By Melissa Alonso and Alaa Elassar, CNN
The city of Seattle has agreed to pay $3.5 million to settle a wrongful-death lawsuit filed on behalf of the family of Charleena Lyles, a pregnant mother of four who was shot and killed in her home by police in 2017.
The case was set to go to trial in February 2022, but the settlement was reached on Monday, according to a news release from the lawyers representing Lyles’ family and estate.
The terms of the settlement include the payment of $3.5 million and the dismissal of officers Steven McNew and Jason Anderson from the lawsuit within seven days, according to the news release.
Both police officers responded to Lyles’ apartment in June 2017, after Lyles, 30, called 911 to report a burglary. After an initially calm conversation, the officers said the pregnant mother turned violent, and they shot her after she confronted them with two knives, police said.
On the dashcam audio of the shooting, the officers can be heard saying, “get back,” repeatedly before shots were heard. The officers performed first aid until the fire department arrived, but Lyles was declared dead at the scene.
The dismissal of the remainder of the case against the city now awaits court approval, which “usually takes several months,” the release said.
“It is indisputable that this has been a tragedy, and we are glad to have some level of closure for the parties,” Dan Nolte, a spokesperson for Seattle City Attorney Pete Holmes, said in a statement.

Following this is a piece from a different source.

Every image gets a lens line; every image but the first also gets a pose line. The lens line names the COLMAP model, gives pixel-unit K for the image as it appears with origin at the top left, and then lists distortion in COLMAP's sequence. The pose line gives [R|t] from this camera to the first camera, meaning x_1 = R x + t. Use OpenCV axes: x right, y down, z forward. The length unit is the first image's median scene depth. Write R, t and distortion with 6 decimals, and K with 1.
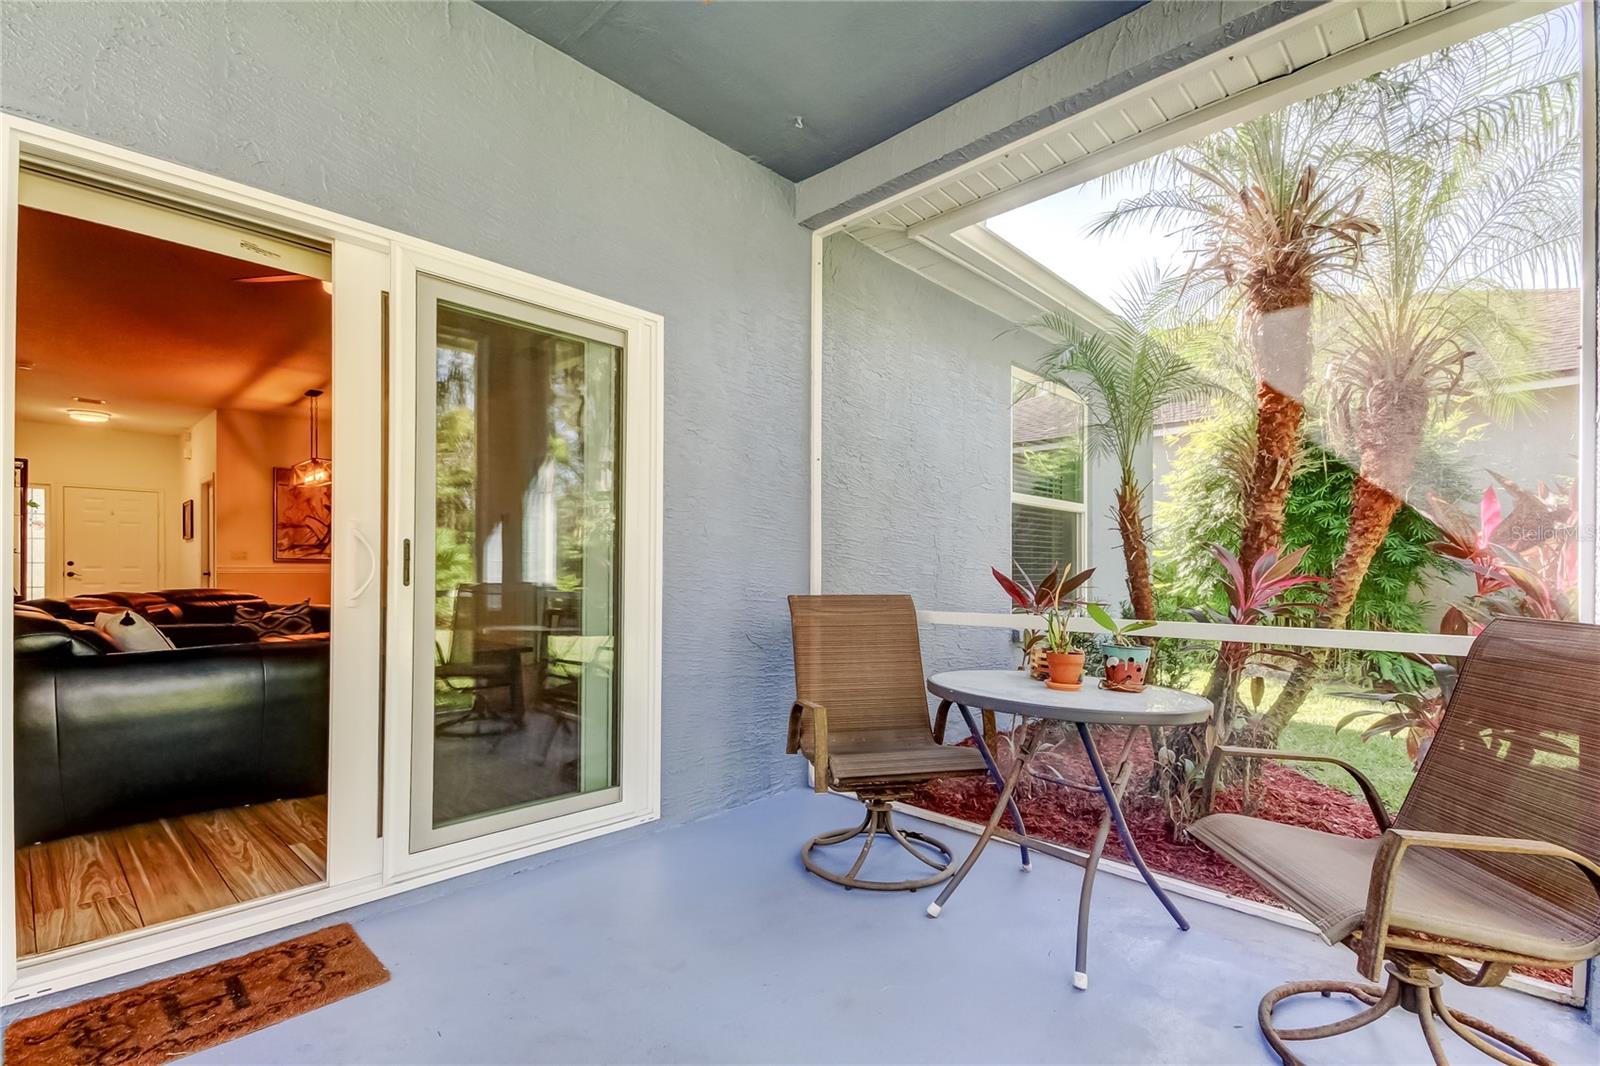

“We stand by the multiple layers of review of this event and are pleased that the officers will be dismissed from the lawsuit. The remaining parties will be mutually seeking judicial approval for a resolution of all claims.”

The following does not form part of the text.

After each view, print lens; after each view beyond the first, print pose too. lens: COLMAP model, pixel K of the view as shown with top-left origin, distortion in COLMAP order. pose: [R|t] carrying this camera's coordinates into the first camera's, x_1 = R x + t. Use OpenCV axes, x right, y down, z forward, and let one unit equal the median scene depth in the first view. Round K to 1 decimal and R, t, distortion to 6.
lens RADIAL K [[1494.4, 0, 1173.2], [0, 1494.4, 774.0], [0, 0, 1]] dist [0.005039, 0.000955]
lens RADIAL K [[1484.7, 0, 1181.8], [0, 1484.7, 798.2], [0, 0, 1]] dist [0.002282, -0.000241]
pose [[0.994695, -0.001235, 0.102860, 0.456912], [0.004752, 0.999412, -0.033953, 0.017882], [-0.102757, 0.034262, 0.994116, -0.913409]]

Attorney Karen Clark, who represents Lyles’ children, said “it has been my honor and privilege to represent the best interests of Charleena Lyles’ four beautiful children.”
“I am thankful that the City has settled this case … her killing should never have happened,” Clark continued. “What happened to Charleena in her own home when she called for help — was a moral outrage. May the City and our community begin the healing process.”

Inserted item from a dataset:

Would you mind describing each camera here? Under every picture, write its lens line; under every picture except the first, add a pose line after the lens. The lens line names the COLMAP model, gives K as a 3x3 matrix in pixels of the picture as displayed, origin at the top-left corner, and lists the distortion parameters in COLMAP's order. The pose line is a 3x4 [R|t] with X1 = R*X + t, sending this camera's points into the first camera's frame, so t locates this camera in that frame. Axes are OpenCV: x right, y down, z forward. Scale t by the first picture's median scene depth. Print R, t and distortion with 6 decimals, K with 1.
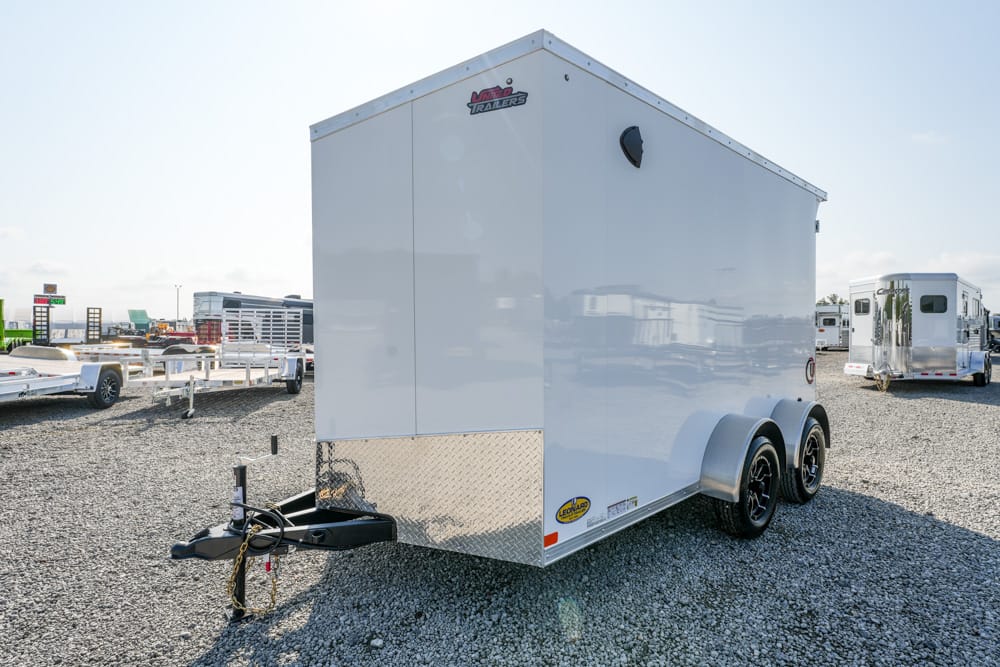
lens RADIAL K [[467.6, 0, 500.0], [0, 467.6, 333.5], [0, 0, 1]] dist [0.000036, 0.000020]
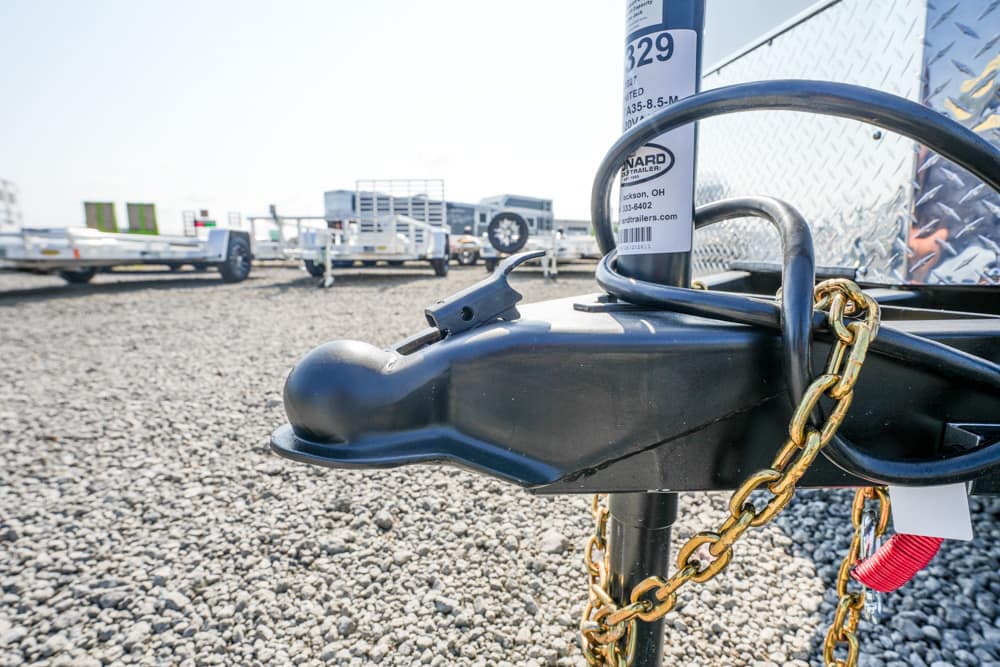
lens RADIAL K [[467.6, 0, 500.0], [0, 467.6, 333.5], [0, 0, 1]] dist [0.000036, 0.000020]
pose [[0.974734, 0.025619, -0.221896, -0.489264], [0.005755, 0.990191, 0.139604, 0.340885], [0.223296, -0.137354, 0.965025, 0.705757]]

On June 18, 2017, shortly before 9 a.m., Lyles called 911 to report a break-in and told the operator that she had been out and that when she returned her door was open and that “there’s stuff missing” from her home.
Video from her hallway showed Lyles leaving and entering her apartment, but didn’t show anyone else going inside her unit.
The responding officers, identified as McNew and Anderson, can be heard on a dashcam audio recording discussing the previous interaction Lyles had with law enforcement — and the fact that she was the subject of an “officer safety caution.”
They arrived at her apartment knowing of a previous incident she had with police earlier in the month. She had been arrested and charged with obstruction of a public officer and harassment of a law enforcement officer on June 5. That police report described Lyles as having “armed herself with a pair of extra-long metal shears” and that she had been “threatening the officers.” She was released conditionally on June 14.
Dashcam audio reveals that the encounter between the officers and Lyles started calmly. She tells them she left her door unlocked while she went to the store and that while she was out, her Xbox was stolen.
The officers ask Lyles if she knew who the suspect could be. She says she has no idea. They take down her contact information and confirm what was stolen.
Seconds later, a commotion is heard. A child cries and Lyles is heard cursing at the officers.
“We need help,” an officer says, referring to “a woman with two knives.”‘ The officers say “get back” repeatedly, before shots are heard and the audio ends.
Three children were in the apartment at the time of the shooting, police said.